Read my Very Short "Stories"
Thank God, we will finally be able to track the Romulans when they are cloaked.
Is buying a Harley Davidson as your first motorcycle since you were 16 at age 49 a midlife crisis issue?
I'm not a physicist but I find such oscillatory behavior fascinating. The first person (as far as I'm aware) to really push geometric relationships of a space as a means to explain its dynamics was Clifford. Einstein went a step further and provided a brillant and comprehensive explanation of the gravity/time/mass/energy relationships as the geometric nature of the space time continuum (correct spelling). Since there are still some really strange anomolies in physics (wave/particle duality for one), its interesting to see strange spatial characteristics manifested by the behavior of a particle/wave (neutrino) moving in a straight line.

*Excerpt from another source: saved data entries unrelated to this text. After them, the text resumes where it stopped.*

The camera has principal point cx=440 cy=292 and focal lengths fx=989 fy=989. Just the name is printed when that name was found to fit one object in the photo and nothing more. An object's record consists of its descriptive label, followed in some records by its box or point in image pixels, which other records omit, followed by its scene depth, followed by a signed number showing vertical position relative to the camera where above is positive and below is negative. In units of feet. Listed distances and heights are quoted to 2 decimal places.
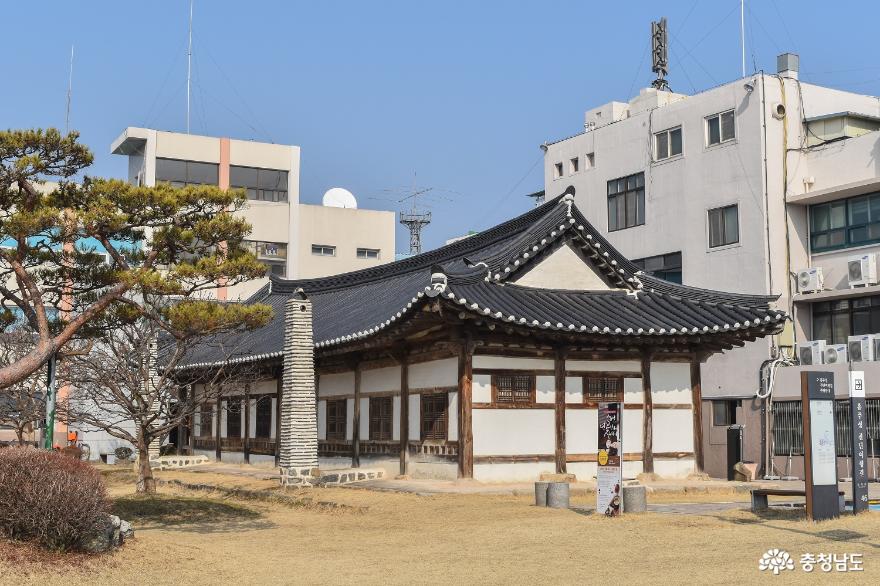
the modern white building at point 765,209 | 105.60 +22.88
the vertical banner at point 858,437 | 52.75 -1.36
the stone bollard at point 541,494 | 62.18 -5.23
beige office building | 208.03 +45.69
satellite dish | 232.73 +49.75
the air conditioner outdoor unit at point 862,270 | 100.58 +14.44
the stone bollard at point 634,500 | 56.75 -5.09
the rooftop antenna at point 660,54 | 141.79 +51.19
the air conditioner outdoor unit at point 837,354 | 101.76 +5.94
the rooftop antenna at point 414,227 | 253.44 +46.93
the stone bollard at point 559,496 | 60.90 -5.23
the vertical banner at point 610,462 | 55.21 -2.90
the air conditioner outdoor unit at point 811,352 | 103.71 +6.33
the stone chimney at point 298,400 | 77.05 +0.74
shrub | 40.24 -3.89
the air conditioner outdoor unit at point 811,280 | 106.22 +14.13
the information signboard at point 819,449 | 50.55 -1.90
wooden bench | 55.67 -4.80
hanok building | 74.08 +4.05
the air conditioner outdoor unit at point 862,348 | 98.63 +6.41
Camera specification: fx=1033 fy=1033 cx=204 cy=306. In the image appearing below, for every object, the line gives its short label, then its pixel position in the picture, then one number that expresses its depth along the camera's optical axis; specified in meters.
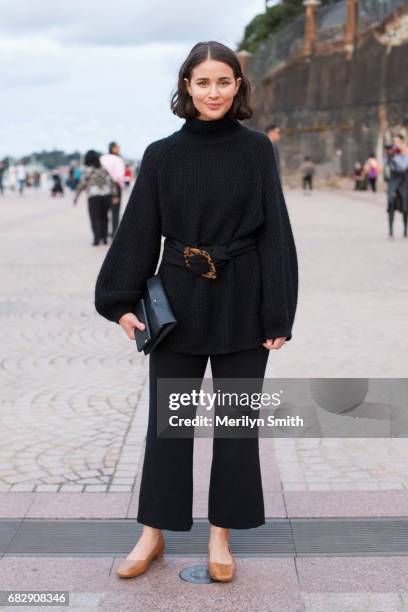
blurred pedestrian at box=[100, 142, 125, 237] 17.12
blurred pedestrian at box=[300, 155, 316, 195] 47.25
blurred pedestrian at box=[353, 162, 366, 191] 45.84
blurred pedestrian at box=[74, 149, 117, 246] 17.14
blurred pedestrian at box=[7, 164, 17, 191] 56.38
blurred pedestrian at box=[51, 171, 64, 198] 49.97
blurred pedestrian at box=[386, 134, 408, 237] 17.11
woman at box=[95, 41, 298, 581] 3.57
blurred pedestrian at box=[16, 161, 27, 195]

prepare the survey weasels.
Neutrinos do not have mass.... therefore it should not be possible for them to change their state
Actually, that's the whole thing... these experiments which show that neutrino flavor oscillates are evidence that neutrinos DO have mass (and also, don't travel at the speed of light).
But the fact that a particle travels at the speed of light doesn't necessarily mean it can't change state. It's true, a photon would not be able to measure the passage of time, but stationary observers like us can measure the passage of time as a photon travels at a finite velocity through the lab. E.g., photons CAN change state (and they are massless).

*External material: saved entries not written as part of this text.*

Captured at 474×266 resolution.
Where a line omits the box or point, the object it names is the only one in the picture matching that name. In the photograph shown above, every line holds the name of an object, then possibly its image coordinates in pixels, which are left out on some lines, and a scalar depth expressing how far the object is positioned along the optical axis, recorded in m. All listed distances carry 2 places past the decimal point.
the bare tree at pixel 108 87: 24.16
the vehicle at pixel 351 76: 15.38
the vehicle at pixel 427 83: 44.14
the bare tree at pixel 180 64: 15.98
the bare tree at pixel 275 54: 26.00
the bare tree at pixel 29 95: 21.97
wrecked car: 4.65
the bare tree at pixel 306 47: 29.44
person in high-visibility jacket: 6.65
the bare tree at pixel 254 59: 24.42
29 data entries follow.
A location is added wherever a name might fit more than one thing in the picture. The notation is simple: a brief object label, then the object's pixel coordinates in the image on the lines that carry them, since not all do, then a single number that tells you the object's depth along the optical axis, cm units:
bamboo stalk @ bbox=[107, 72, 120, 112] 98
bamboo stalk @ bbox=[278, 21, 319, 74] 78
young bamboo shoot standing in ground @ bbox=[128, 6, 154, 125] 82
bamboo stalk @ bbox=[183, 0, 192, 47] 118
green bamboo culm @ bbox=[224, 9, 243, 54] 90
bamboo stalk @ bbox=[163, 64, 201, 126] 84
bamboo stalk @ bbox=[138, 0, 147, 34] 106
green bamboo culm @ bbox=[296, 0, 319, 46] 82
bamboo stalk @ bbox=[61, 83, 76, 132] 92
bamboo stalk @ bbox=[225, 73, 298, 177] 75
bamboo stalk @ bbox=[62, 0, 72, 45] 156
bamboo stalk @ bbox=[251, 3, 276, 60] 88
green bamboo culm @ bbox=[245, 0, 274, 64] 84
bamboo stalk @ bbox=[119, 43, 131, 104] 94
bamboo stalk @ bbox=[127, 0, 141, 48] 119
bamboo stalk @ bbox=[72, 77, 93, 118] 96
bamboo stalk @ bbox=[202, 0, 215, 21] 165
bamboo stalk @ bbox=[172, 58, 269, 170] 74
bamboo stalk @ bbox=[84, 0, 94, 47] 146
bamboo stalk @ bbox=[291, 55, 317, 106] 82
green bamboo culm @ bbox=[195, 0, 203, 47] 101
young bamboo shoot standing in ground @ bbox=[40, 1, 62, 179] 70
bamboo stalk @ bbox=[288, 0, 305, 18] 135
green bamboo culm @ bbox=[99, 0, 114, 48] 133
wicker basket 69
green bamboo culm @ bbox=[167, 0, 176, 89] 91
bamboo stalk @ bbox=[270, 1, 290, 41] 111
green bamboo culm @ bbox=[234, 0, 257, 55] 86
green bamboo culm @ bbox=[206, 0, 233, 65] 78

The reason that neutrino oscillations prove that neutrinos have mass is a little more subtle. We already knew there are three "flavor" neutrino states (electron, muon, tau), which we thought were fixed. But if a neutrino oscillates between these, that requires that a neutrino is actually a linear combination of these three states, and hence there must exist a separate basis of neutrino states which ARE fixed. The only way to do that is if these separate three states are mass states, which must be fixed because of conservation of energy. So, a neutrino is created in the sun with a definite mass state and possibly definite flavor state, but as it travels the mass cannot change, and so the flavor must oscillate. A similar relation between mass and flavor exists for the quarks.
Well then, my compliments to kdawson for showing the way and doing some actual editing.
Today's weather forcast calls for airborne swine throughout the country, and a blizzard localized to Hell.
In other news, CERN scientists stated that they would have detected 90% more neutrinos, except some jackass was playing an MP3 on the data collecting computer, which happened to be running Vista.
Obviously, photons move at the speed of light (by definition). But if they too have 'immeasurably small', not 'zero' mass, that has some rather interesting implications for physics, does it not? [Disclaimer: IAAP, although I don't work in this area.]
Just to clarify, when you talk about photons having mass, you mean nonzero rest mass. Photons already behave in many ways as though they have mass because they have energy.
I think the short answer is: if photons had mass, even small mass, then EM radiation would be dispersive in a vacuum, i.e., different wavelengths would travel at different speeds. I don't think this has been observed. A recent article did report something along those lines, but I didn't see any mention of nonzero-rest-mass photons as an explanation. Rather, they're interpreting the results as a possible verification of one of the predictions of string theory: that high-energy photons induce spacetime lensing that slows them down ever-so-slightly compared to their low-energy counterparts. Hey, who knows -- maybe someone could come up with a nonzero-mass photon theory to explain the results. Or maybe the string theorists are doing that already. I don't know -- like I said, I don't work in this area. Has anyone looked for similar alternative states in photons? See above.